We wondered how the PDC display might be affected by interspecific male competition. D. persimilis and D. pseudoobscura are sympatric species that do not produce hybrids in the wild (Lancefield 1929; Dobzhansky and Epling 1944), but they are morphologically similar, with similar cuticular hydrocarbon patterns (Noor 1996). They differ by genetic divergences, the size of their penis and the courtship songs that they produce (Koopman 1950; Brown 1965; Noor and Aquadro 1998; Hernandez and Fabre 2016). When we promoted situations in which a D. persimilis female was in an arena with both a D. persimilis male and a D. pseudoobscura male, we found that, again, the D. persimilis male was less likely to perform the PDC than in pair assays. Again, this might be due to olfactory or behaviourally inhibitory cues between the males (Mayr and Dobzhansky 1945). D. pseudoobscura males have been reported to have low ability to discriminate between D. pseudoobscura or D. persimilis females, the female being the one that chooses her mating partner (Mayr 1946). These reports fit with our observations that the D. pseudoobscura males courted the D. persimilis female actively, as was previously reported (Mayr 1946), yet exhibited almost complete lack of PDC in these assays, suggesting low female receptivity to their courtship. The lack of PDC by the D. pseudoobscura males might further contribute to the isolating mechanisms that ensure sexual isolation between these species. It is unclear, however, how often this situation may happen in nature as these species might court with a preference for different times of the day and at different temperatures (Koopman 1950; Carson 1951; Brown 1965; Noor 1996).
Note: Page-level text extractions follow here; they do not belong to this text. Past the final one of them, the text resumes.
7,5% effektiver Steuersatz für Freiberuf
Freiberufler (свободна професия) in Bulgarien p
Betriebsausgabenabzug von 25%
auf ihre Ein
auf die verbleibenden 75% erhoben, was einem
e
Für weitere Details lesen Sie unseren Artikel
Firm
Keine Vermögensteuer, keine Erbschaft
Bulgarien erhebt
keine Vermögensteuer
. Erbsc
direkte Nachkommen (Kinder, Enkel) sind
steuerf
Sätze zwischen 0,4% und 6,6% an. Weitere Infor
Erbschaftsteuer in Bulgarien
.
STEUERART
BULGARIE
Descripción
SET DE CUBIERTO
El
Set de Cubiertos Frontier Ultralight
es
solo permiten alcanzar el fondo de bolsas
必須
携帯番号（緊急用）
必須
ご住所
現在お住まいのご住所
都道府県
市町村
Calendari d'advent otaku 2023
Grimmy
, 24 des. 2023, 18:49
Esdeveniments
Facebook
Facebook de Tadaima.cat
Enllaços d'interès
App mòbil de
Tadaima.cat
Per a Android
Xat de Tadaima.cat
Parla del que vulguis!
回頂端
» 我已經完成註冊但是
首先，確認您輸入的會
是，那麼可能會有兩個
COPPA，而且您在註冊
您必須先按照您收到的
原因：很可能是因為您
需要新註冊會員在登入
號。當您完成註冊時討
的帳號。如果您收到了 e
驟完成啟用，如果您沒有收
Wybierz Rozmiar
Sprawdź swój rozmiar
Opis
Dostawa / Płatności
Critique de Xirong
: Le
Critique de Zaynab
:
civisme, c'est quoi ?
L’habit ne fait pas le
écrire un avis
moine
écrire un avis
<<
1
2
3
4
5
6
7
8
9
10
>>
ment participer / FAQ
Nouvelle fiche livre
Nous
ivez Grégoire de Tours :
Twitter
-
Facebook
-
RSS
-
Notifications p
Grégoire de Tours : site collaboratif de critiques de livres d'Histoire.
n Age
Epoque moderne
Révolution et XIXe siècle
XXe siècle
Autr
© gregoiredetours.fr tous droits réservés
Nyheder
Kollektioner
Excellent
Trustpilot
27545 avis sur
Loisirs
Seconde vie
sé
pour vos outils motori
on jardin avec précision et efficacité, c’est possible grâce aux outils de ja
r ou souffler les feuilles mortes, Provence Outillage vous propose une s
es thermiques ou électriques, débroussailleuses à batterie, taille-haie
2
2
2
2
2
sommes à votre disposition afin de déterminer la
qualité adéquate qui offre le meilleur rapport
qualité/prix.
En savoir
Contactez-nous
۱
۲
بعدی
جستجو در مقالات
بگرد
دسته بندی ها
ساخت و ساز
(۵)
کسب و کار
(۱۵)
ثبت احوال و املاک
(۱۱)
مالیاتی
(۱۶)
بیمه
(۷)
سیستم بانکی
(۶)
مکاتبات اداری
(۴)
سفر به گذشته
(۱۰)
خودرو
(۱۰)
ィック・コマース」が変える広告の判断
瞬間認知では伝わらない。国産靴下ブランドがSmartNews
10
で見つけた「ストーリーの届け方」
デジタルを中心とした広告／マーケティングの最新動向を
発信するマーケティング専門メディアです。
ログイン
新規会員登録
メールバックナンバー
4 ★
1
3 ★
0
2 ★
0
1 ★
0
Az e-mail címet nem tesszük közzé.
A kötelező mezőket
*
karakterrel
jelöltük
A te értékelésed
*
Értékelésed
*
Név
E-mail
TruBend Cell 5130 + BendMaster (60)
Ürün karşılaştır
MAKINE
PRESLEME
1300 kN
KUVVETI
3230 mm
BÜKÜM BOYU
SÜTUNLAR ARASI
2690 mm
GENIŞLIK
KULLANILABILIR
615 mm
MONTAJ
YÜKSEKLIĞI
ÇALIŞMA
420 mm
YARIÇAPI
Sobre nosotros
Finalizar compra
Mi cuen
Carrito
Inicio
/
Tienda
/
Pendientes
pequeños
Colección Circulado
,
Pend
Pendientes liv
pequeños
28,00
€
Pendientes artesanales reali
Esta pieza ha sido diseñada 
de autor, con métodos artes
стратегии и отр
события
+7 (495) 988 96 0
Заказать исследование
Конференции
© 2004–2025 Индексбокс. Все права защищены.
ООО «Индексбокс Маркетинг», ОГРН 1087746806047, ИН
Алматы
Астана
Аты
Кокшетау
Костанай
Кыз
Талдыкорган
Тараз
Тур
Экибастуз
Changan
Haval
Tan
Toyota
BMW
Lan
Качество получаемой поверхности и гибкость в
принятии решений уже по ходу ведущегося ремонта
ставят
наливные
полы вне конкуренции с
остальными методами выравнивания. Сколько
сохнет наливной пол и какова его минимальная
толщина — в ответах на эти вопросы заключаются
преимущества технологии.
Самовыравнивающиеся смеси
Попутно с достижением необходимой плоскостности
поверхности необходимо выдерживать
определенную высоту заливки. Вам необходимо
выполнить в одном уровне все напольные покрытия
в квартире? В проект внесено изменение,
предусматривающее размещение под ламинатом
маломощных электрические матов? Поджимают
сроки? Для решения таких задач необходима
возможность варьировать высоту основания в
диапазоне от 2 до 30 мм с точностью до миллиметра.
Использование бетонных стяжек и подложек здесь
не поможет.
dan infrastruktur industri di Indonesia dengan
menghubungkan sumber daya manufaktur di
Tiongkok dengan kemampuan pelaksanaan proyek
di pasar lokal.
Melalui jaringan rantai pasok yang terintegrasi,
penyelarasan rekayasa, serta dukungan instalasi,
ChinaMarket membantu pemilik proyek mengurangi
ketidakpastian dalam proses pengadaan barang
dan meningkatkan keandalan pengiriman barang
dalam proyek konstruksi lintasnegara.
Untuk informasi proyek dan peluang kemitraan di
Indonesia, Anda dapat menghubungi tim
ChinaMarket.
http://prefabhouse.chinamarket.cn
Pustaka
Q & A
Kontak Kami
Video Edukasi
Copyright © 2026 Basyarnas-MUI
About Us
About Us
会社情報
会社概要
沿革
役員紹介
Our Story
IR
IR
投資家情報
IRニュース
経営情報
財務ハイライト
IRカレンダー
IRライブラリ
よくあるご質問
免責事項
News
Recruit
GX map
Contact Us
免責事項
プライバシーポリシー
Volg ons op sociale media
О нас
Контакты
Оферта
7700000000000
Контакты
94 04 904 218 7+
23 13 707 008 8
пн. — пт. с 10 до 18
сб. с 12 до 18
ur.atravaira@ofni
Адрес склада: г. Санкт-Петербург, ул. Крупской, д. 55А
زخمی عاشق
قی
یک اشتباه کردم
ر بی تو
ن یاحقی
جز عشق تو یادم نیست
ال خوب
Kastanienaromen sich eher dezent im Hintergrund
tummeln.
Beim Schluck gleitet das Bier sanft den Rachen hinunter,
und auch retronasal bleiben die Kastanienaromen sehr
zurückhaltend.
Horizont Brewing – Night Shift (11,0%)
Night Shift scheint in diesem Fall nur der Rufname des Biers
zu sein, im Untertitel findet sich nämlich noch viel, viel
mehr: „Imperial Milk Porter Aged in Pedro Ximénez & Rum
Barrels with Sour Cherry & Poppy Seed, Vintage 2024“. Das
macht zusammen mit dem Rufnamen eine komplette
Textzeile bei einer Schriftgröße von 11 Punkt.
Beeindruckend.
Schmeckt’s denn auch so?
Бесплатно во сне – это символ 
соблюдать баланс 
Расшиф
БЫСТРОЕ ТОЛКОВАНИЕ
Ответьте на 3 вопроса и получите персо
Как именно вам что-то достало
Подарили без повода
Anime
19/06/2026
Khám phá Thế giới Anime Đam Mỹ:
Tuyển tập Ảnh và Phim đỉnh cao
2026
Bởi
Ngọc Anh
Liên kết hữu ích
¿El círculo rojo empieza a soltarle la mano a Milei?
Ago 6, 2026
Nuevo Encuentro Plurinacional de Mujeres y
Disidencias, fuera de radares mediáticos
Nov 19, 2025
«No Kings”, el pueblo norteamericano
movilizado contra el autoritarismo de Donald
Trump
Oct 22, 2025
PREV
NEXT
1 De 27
Flexible mating patterns are typical of vertebrates (Lott 1991) while Drosophila courtship is considered to be a rather stereotyped series of behaviours (Greenspan and Ferveur 2000). However, D. persimilis males appear to adopt flexible strategies to obtain the consent of the females. They do not reliably exhibit the PDC and whether they do depends on the context (presence of other males) and/or the status of the courted female (both reproductive and nutritional). We found previously that the PDC includes substrate-borne vibrations that are very likely, as in D. melanogaster, to stop the female moving and to promote copulation (Fabre et al. 2012). The offering of food is also effective in slowing the female down and could help achieve copulation (Hernandez and Fabre 2016). We do not know what is contained in the liquid droplet; it is possible that it may promote egg laying (Steele 1986a, b; Immonen et al. 2009). Because the PDC is exhibited at high frequency to starved females, it is likely to contain at least some nutrients. The flies in this study were laboratory-reared strains and the courtship and feeding behaviour of D. persimilis in the wild might differ. Nevertheless, such food offering may relate to the ecology of D. persimilis flies. If the pair was meeting and courting on food in the wild, one might argue that offering a droplet of food would make little sense. However, it was shown previously that D. persimilis flies feed on a variety of materials in the wild even though oviposition is restricted to other particular sites, leading to the suggestion that there is some separation between “feeding sites” and “breeding sites”. In addition, D. persimilis males gather in particular areas (Carson 1951) and this is reminiscent of the lek behaviour of some birds, mammals and a few insects (Shelly and Whittier 2010; Clutton-Brock and Huchard 2013), leks being communal display grounds in which males display and females attend only to mate. D. persimilis males might therefore congregate in “hotspots” of female traffic on the way to resources and display the PDC to attract receptive females towards mating sites (Shelly and Whittier 2010; Dobzhansky et al. 2012; Clutton-Brock and Huchard 2013). There may be a pseudo-lek situation in D. persimilis flies that could help explain why offering nutritive elements might attract and retain females for mating.